Title of article :
Non-linear methods for multivariate statistical calibration and their use in palaeoecology: a comparison of inverse (k-nearest neighbours, partial least squares and weighted averaging partial least squares) and classical approaches
Author/Authors :
ter Braak، نويسنده , , Cajo J.F.، نويسنده ,
Abstract :
Current environmental problems, such as acid rain and global warming, have greatly increased interest in fossil species assemblages as indicators of the palaeoenvironment and thus in quantitative methods for reconstructing environmental variables from species assemblage data.
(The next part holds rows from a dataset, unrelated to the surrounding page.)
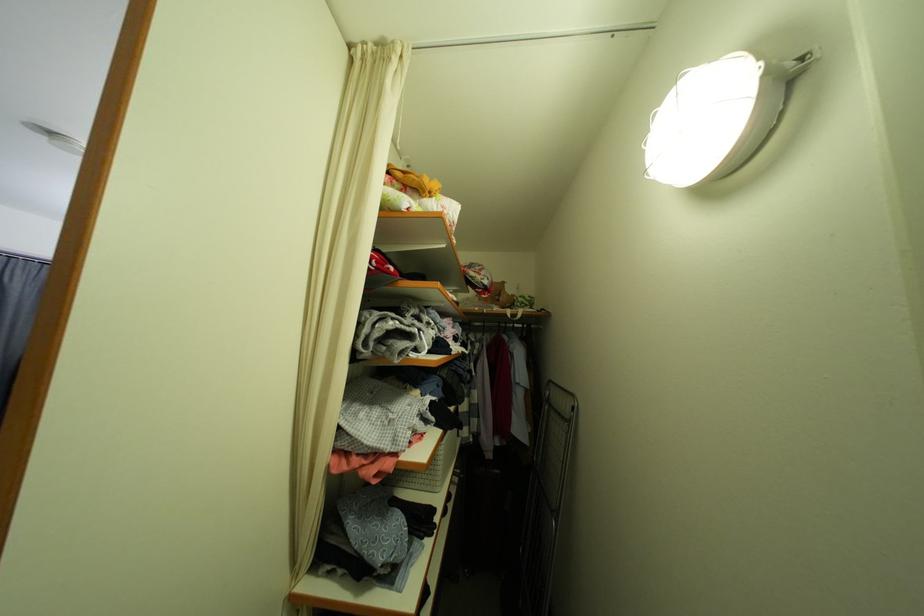
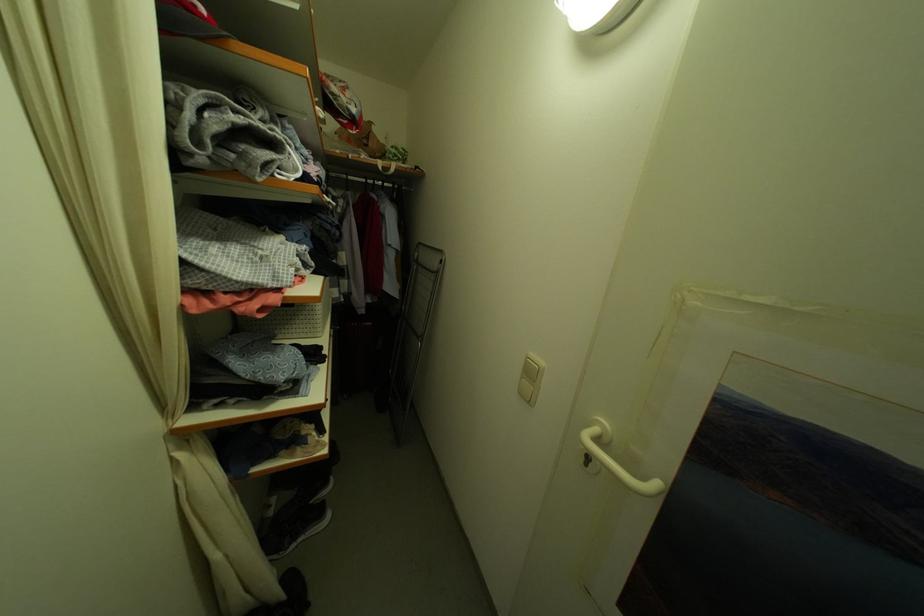
The images are taken continuously from a first-person perspective. In which direction is your viewpoint rotating?

The rotation direction of the camera is right-down.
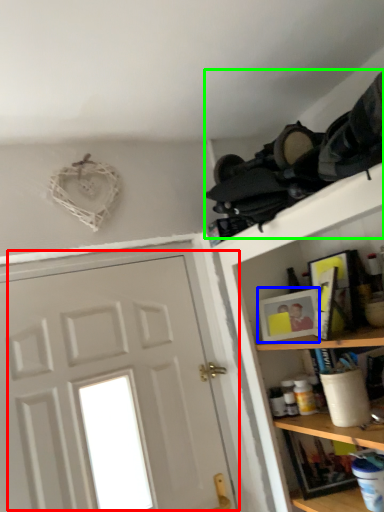
Question: Estimate the real-world distances between objects in this image. Which object is farther from door (highlighted by a red box), picture frame (highlighted by a blue box) or laundry (highlighted by a green box)?

Choices:
 (A) picture frame
 (B) laundry

Answer: (B)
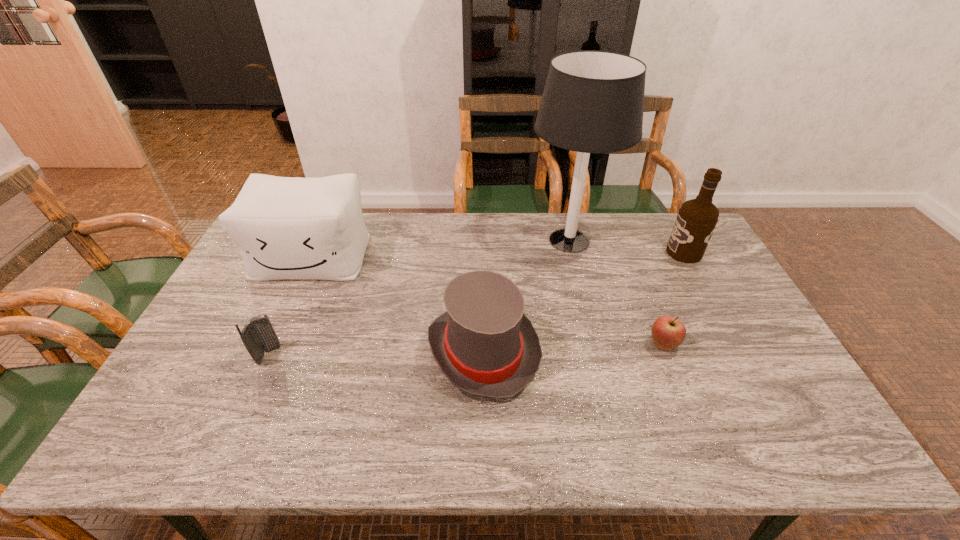
Identify the location of the tallest object. The image size is (960, 540). (593, 101).

Image resolution: width=960 pixels, height=540 pixels. I want to click on the rightmost object, so click(696, 220).

Identify the location of cushion. This screenshot has height=540, width=960. (286, 227).

The height and width of the screenshot is (540, 960). In order to click on dress hat in this screenshot , I will do `click(484, 344)`.

Image resolution: width=960 pixels, height=540 pixels. I want to click on cellular telephone, so click(258, 336).

In order to click on apple in this screenshot , I will do `click(667, 332)`.

This screenshot has height=540, width=960. Find the location of `vacant region located on the right of the table lamp`. vacant region located on the right of the table lamp is located at coordinates pos(667,241).

This screenshot has width=960, height=540. Find the location of `vacant region located on the label of the alcohol`. vacant region located on the label of the alcohol is located at coordinates (646, 253).

The width and height of the screenshot is (960, 540). What are the coordinates of `vacant space located 0.310m on the label of the alcohol` in the screenshot? It's located at (576, 253).

Find the location of a particular element. vacant space located 0.320m on the label of the alcohol is located at coordinates (573, 253).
The ensuing multivariate calibration problem appears to be even harder than that of spectroscopic calibration, primarily because the basic model is unimodal (Shelfordʹs law of tolerance) instead of being linear (Beerʹs law). The strong non-linearity has led to the use of non-parametric calibration methods, in particular the smooth response surface method (SRS) and the method of best modern analogues, alias k-nearest neighbours (k-NN), and to a form of non-linear partial least squares (PLS), called weighted averaging partial least squares (WA-PLS), specially designed to analyze unimodal data. SRS and k-NN are recognized as non-parametric smoothing versions of the classical and inverse approach to linear calibration, respectively, whereas PLS and WA-PLS are inverse methods that bring in the aspect of dimension reduction. In a comparison on ‘realistically looking’ simulated compositional data with 100 training samples and 500 independent evaluation samples, WA-PLS and k-NN outperformed PLS when the species response functions were unimodal. For such data, k-NN resisted the curse of dimensionality. However, when the response functions were near-linear, WA-PLS and PLS performed about equally and clearly outperformed k-NN. On other simulated data, simultaneous calibration of two climate variables via a parametric non-linear classical method was compared with individual calibrations via inverse methods. The simultaneous calibration method was better at the border of the sampled space than the best inverse method (WA-PLS) and much better than k-NN. The simulations demonstrated the limitations of the leave-one-out estimate of prediction error: it showed severe method-dependent bias.